The show's games were created by a staff of puzzle designers. A particular one of the show's puzzle designers, usually referred to as a "puzzle guru", typically appeared on the show along with host Eisenberg and musical sidekick Coulton as a third participant to direct the flow of activity on the show. There were several of these over the length of the show, including:

- Cecil Baldwin
- John Chaneski (aka "Big John")
- Art Chung, the show's erstwhile Puzzle Editor
- John Flansburgh of They Might Be Giants (described as the "Puzzle Giant" on the show during which he played this role)
- Will Hines
- Greg Pliska
- Will Shortz, editor of The New York Times crossword puzzle (for a special episode in Central Park)
- Mary Tobler

In later episodes, no "Puzzle Guru" appeared on the show and Eisenberg and Coulton asked all the questions in each game.

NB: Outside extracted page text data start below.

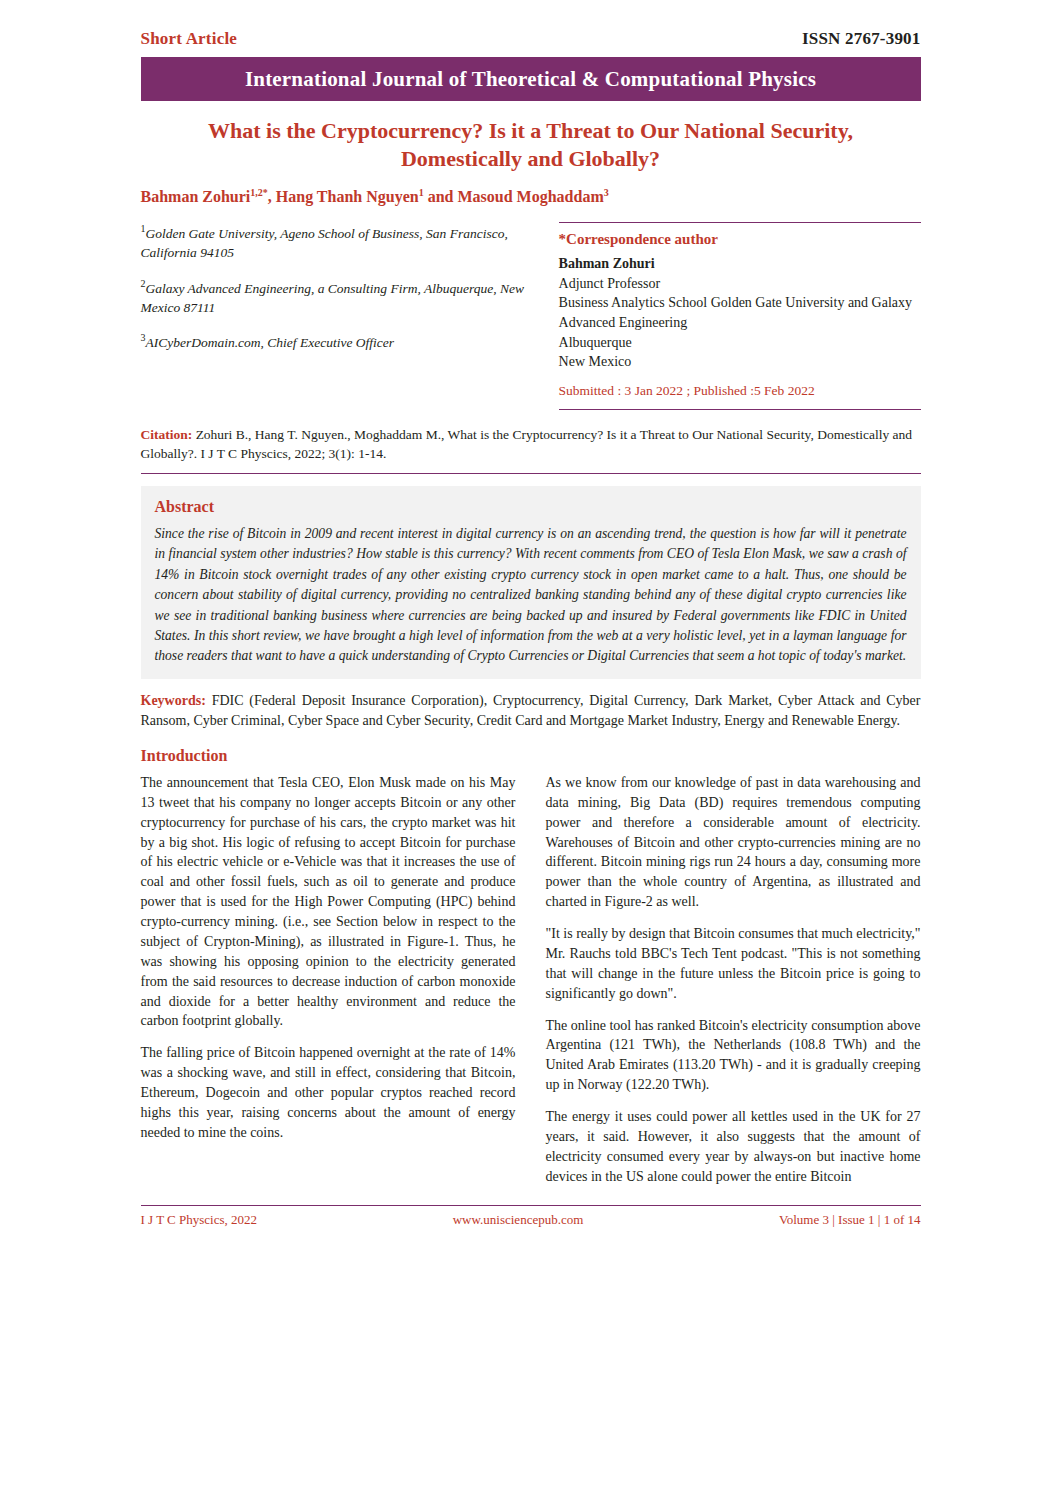Short Article ISSN 2767-3901
International Journal of Theoretical & Computational Physics
What is the Cryptocurrency? Is it a Threat to Our National Security,
Domestically and Globally?
Bahman Zohuri1,2*, Hang Thanh Nguyen1 and Masoud Moghaddam3
1Golden Gate University, Ageno School of Business, San Francisco, California 94105
2Galaxy Advanced Engineering, a Consulting Firm, Albuquerque, New Mexico 87111
3AICyberDomain.com, Chief Executive Officer
*Correspondence author
Bahman Zohuri
Adjunct Professor
Business Analytics School Golden Gate University and Galaxy Advanced Engineering
Albuquerque
New Mexico
Submitted : 3 Jan 2022 ; Published :5 Feb 2022
Citation: Zohuri B., Hang T. Nguyen., Moghaddam M., What is the Cryptocurrency? Is it a Threat to Our National Security, Domestically and Globally?. I J T C Physcics, 2022; 3(1): 1-14.
Abstract
Since the rise of Bitcoin in 2009 and recent interest in digital currency is on an ascending trend, the question is how far will it penetrate in financial system other industries? How stable is this currency? With recent comments from CEO of Tesla Elon Mask, we saw a crash of 14% in Bitcoin stock overnight trades of any other existing crypto currency stock in open market came to a halt. Thus, one should be concern about stability of digital currency, providing no centralized banking standing behind any of these digital crypto currencies like we see in traditional banking business where currencies are being backed up and insured by Federal governments like FDIC in United States. In this short review, we have brought a high level of information from the web at a very holistic level, yet in a layman language for those readers that want to have a quick understanding of Crypto Currencies or Digital Currencies that seem a hot topic of today's market.
Keywords: FDIC (Federal Deposit Insurance Corporation), Cryptocurrency, Digital Currency, Dark Market, Cyber Attack and Cyber Ransom, Cyber Criminal, Cyber Space and Cyber Security, Credit Card and Mortgage Market Industry, Energy and Renewable Energy.
Introduction
The announcement that Tesla CEO, Elon Musk made on his May 13 tweet that his company no longer accepts Bitcoin or any other cryptocurrency for purchase of his cars, the crypto market was hit by a big shot. His logic of refusing to accept Bitcoin for purchase of his electric vehicle or e-Vehicle was that it increases the use of coal and other fossil fuels, such as oil to generate and produce power that is used for the High Power Computing (HPC) behind crypto-currency mining. (i.e., see Section below in respect to the subject of Crypton-Mining), as illustrated in Figure-1. Thus, he was showing his opposing opinion to the electricity generated from the said resources to decrease induction of carbon monoxide and dioxide for a better healthy environment and reduce the carbon footprint globally.
The falling price of Bitcoin happened overnight at the rate of 14% was a shocking wave, and still in effect, considering that Bitcoin, Ethereum, Dogecoin and other popular cryptos reached record highs this year, raising concerns about the amount of energy needed to mine the coins.
As we know from our knowledge of past in data warehousing and data mining, Big Data (BD) requires tremendous computing power and therefore a considerable amount of electricity. Warehouses of Bitcoin and other crypto-currencies mining are no different. Bitcoin mining rigs run 24 hours a day, consuming more power than the whole country of Argentina, as illustrated and charted in Figure-2 as well.
"It is really by design that Bitcoin consumes that much electricity," Mr. Rauchs told BBC's Tech Tent podcast. "This is not something that will change in the future unless the Bitcoin price is going to significantly go down".
The online tool has ranked Bitcoin's electricity consumption above Argentina (121 TWh), the Netherlands (108.8 TWh) and the United Arab Emirates (113.20 TWh) - and it is gradually creeping up in Norway (122.20 TWh).
The energy it uses could power all kettles used in the UK for 27 years, it said. However, it also suggests that the amount of electricity consumed every year by always-on but inactive home devices in the US alone could power the entire Bitcoin
I J T C Physcics, 2022 www.unisciencepub.com Volume 3 | Issue 1 | 1 of 14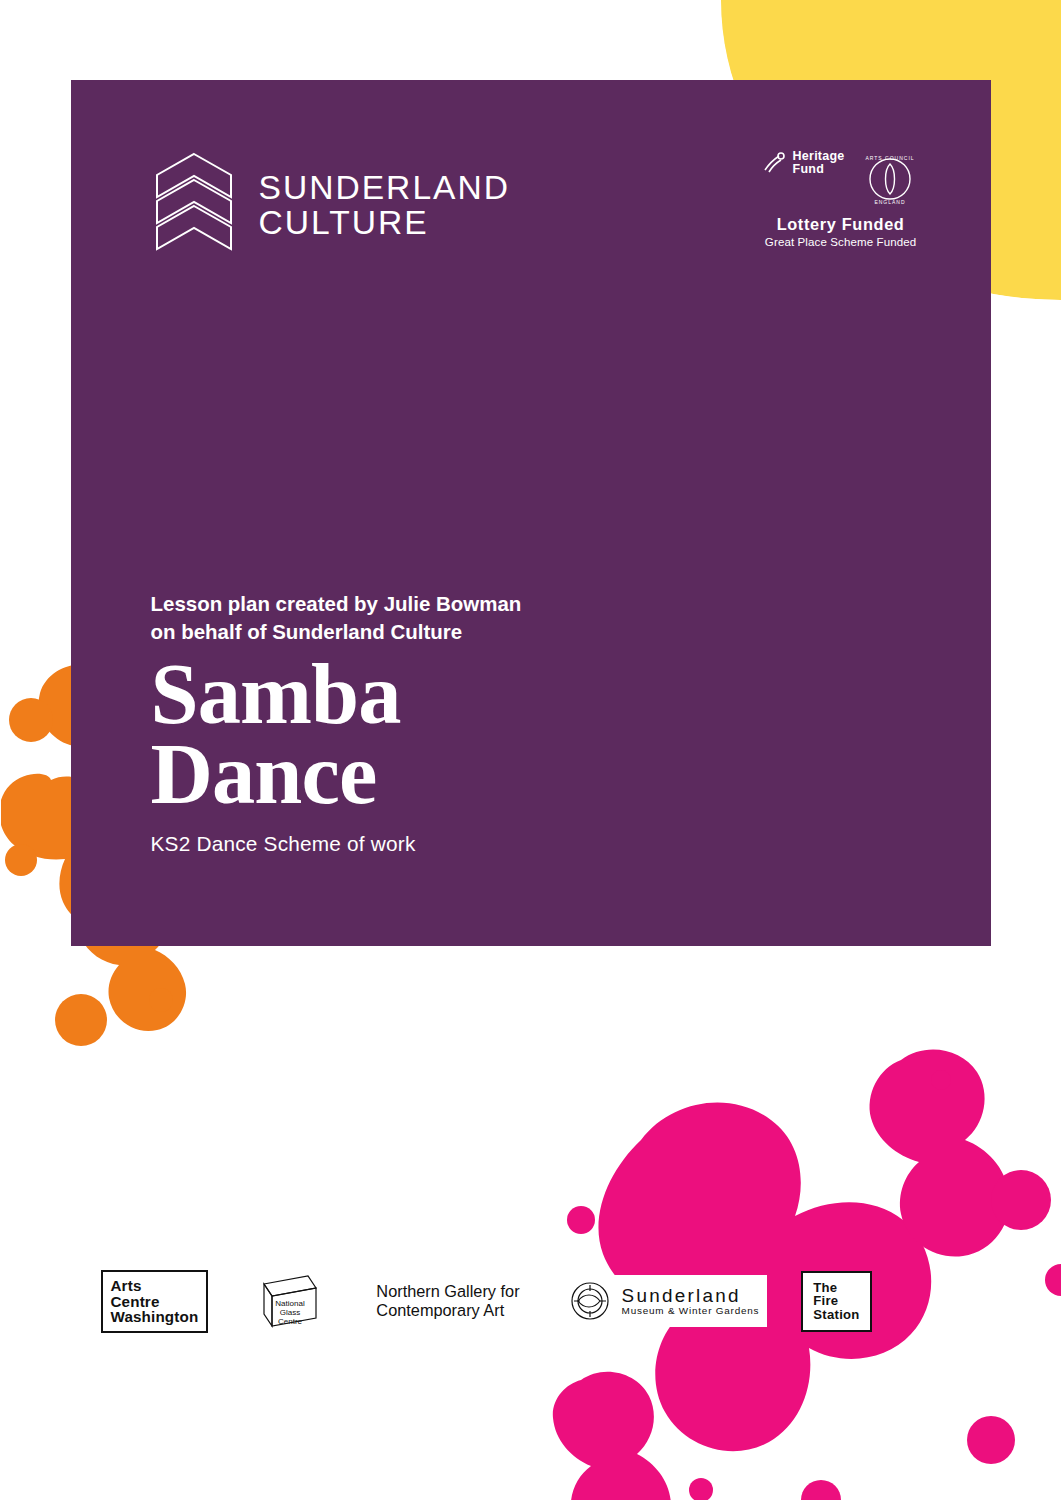Sunderland Culture
Heritage
Fund
ARTS COUNCIL ENGLAND
Lottery Funded
Great Place Scheme Funded
Lesson plan created by Julie Bowman
on behalf of Sunderland Culture
Samba
Dance
KS2 Dance Scheme of work
Arts Centre Washington
National Glass Centre
Northern Gallery for Contemporary Art
Sunderland Museum & Winter Gardens
The Fire Station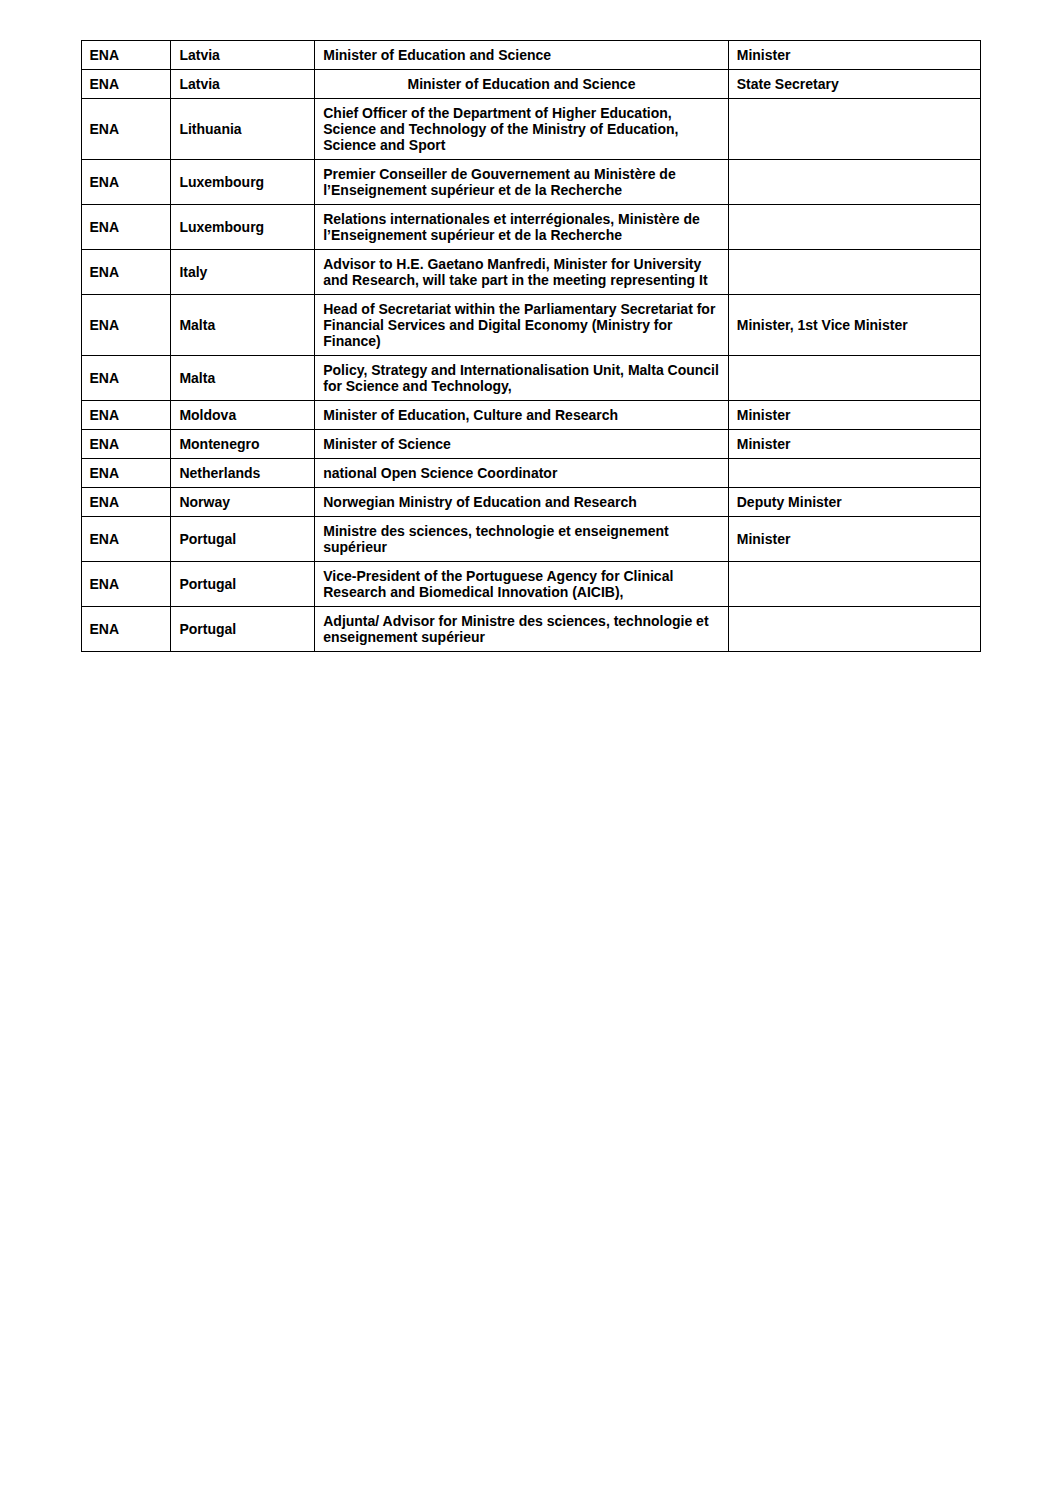| ENA | Latvia | Minister of Education and Science | Minister |
| ENA | Latvia | Minister of Education and Science | State Secretary |
| ENA | Lithuania | Chief Officer of the Department of Higher Education, Science and Technology of the Ministry of Education, Science and Sport | |
| ENA | Luxembourg | Premier Conseiller de Gouvernement au Ministère de l’Enseignement supérieur et de la Recherche | |
| ENA | Luxembourg | Relations internationales et interrégionales, Ministère de l’Enseignement supérieur et de la Recherche | |
| ENA | Italy | Advisor to H.E. Gaetano Manfredi, Minister for University and Research, will take part in the meeting representing It | |
| ENA | Malta | Head of Secretariat within the Parliamentary Secretariat for Financial Services and Digital Economy (Ministry for Finance) | Minister, 1st Vice Minister |
| ENA | Malta | Policy, Strategy and Internationalisation Unit, Malta Council for Science and Technology, | |
| ENA | Moldova | Minister of Education, Culture and Research | Minister |
| ENA | Montenegro | Minister of Science | Minister |
| ENA | Netherlands | national Open Science Coordinator | |
| ENA | Norway | Norwegian Ministry of Education and Research | Deputy Minister |
| ENA | Portugal | Ministre des sciences, technologie et enseignement supérieur | Minister |
| ENA | Portugal | Vice-President of the Portuguese Agency for Clinical Research and Biomedical Innovation (AICIB), | |
| ENA | Portugal | Adjunta/ Advisor for Ministre des sciences, technologie et enseignement supérieur | |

===Substitute in-house musicians===
On shows where Jonathan Coulton was taking a break from recording as the in-house musician, he was replaced by:

- John Flansburgh
- Julian Velard
- Shonali Bhowmik

== Wrap announcement ==
On June 21, 2021, the show announced on social media that its final episode would be taped on September 25, 2021. Reruns aired on affiliate NPR stations until January 28, 2022.